Monteleon Christine L, McNeal Andrew, Duperret Elizabeth K, Oh Seung J, Schapira Emily, Ridky Todd W
Department of Dermatology, University of Pennsylvania, Perelman School of Medicine, Philadelphia, Pennsylvania, USA.
Department of Dermatology, University of Pennsylvania, Perelman School of Medicine, Philadelphia, Pennsylvania, USA.
J Invest Dermatol. 2015 Sep;135(9):2258-2265. doi: 10.1038/jid.2015.140. Epub 2015 Apr 7.
IQ motif-containing GTPase-activating protein (IQGAP) scaffolding proteins regulate many essential cellular processes including growth factor receptor signaling, cytoskeletal rearrangement, adhesion, and proliferation and are highly expressed in many cancers. Using genetically engineered human skin tissue in vivo, we demonstrate that diminished, sub-physiologic expression of IQGAP1 or IQGAP3 is sufficient to maintain normal epidermal homeostasis, whereas significantly higher levels are required to support tumorigenesis. To target this tumor-specific IQGAP requirement in vivo, we engineered epidermal keratinocytes to express individual IQGAP protein domains designed to compete with endogenous IQGAPs for effector protein binding. Expression of the IQGAP1-IQ motif decoy domain in epidermal tissue in vivo inhibits oncogenic Ras-driven mitogen-activated protein kinase signaling and antagonizes tumorigenesis, without disrupting normal epidermal proliferation or differentiation. These findings define essential non-redundant roles for IQGAP1 and IQGAP3 in the epidermis and demonstrate the potential of IQGAP antagonism for cancer therapy.

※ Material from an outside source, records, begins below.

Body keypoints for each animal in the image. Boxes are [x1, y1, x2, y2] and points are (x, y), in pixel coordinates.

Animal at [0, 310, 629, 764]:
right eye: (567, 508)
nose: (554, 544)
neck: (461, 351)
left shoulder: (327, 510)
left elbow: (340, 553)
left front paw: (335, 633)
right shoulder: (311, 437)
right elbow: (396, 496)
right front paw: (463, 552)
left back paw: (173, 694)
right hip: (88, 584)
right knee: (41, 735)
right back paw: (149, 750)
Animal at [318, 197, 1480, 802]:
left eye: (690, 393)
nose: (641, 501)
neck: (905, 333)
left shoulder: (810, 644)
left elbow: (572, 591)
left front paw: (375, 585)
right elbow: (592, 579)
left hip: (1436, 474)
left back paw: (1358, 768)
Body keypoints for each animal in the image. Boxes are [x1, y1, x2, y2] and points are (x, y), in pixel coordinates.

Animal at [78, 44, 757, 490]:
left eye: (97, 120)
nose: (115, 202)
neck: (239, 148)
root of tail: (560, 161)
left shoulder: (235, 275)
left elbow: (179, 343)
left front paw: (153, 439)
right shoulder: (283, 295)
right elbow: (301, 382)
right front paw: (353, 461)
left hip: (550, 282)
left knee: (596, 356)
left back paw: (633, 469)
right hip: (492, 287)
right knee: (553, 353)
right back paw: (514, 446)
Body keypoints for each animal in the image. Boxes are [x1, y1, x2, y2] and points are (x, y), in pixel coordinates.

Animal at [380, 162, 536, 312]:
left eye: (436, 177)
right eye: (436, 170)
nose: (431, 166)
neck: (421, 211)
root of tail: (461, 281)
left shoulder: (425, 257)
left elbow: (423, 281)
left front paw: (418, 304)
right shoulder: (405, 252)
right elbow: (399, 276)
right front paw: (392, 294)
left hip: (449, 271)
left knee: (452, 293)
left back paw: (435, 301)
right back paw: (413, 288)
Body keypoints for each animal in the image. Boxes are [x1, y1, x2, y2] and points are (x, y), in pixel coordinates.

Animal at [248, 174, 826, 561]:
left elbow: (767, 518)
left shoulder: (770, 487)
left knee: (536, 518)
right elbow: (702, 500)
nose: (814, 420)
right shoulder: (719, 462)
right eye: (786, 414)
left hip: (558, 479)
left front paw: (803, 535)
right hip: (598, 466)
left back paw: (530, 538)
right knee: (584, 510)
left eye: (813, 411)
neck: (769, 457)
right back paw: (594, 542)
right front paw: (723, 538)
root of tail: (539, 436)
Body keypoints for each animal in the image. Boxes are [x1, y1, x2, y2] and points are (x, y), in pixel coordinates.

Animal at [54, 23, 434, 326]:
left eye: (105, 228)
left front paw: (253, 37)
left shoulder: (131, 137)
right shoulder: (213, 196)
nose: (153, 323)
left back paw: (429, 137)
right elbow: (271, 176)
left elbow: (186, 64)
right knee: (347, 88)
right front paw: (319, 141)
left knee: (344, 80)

含IQ模体的GTP酶激活蛋白(IQGAP)支架蛋白调节许多重要的细胞过程,包括生长因子受体信号传导、细胞骨架重排、黏附及增殖,且在许多癌症中高表达。利用体内基因工程改造的人体皮肤组织,我们证明IQGAP1或IQGAP3的低水平、亚生理表达足以维持正常的表皮稳态,而支持肿瘤发生则需要显著更高的水平。为了在体内靶向这种肿瘤特异性的IQGAP需求,我们对表皮角质形成细胞进行工程改造,使其表达单个IQGAP蛋白结构域,这些结构域旨在与内源性IQGAP竞争效应蛋白结合。体内表皮组织中IQGAP1-IQ模体诱饵结构域的表达可抑制致癌Ras驱动的丝裂原活化蛋白激酶信号传导,并拮抗肿瘤发生,而不会破坏正常的表皮增殖或分化。这些发现确定了IQGAP1和IQGAP3在表皮中的重要非冗余作用,并证明了IQGAP拮抗作用在癌症治疗中的潜力。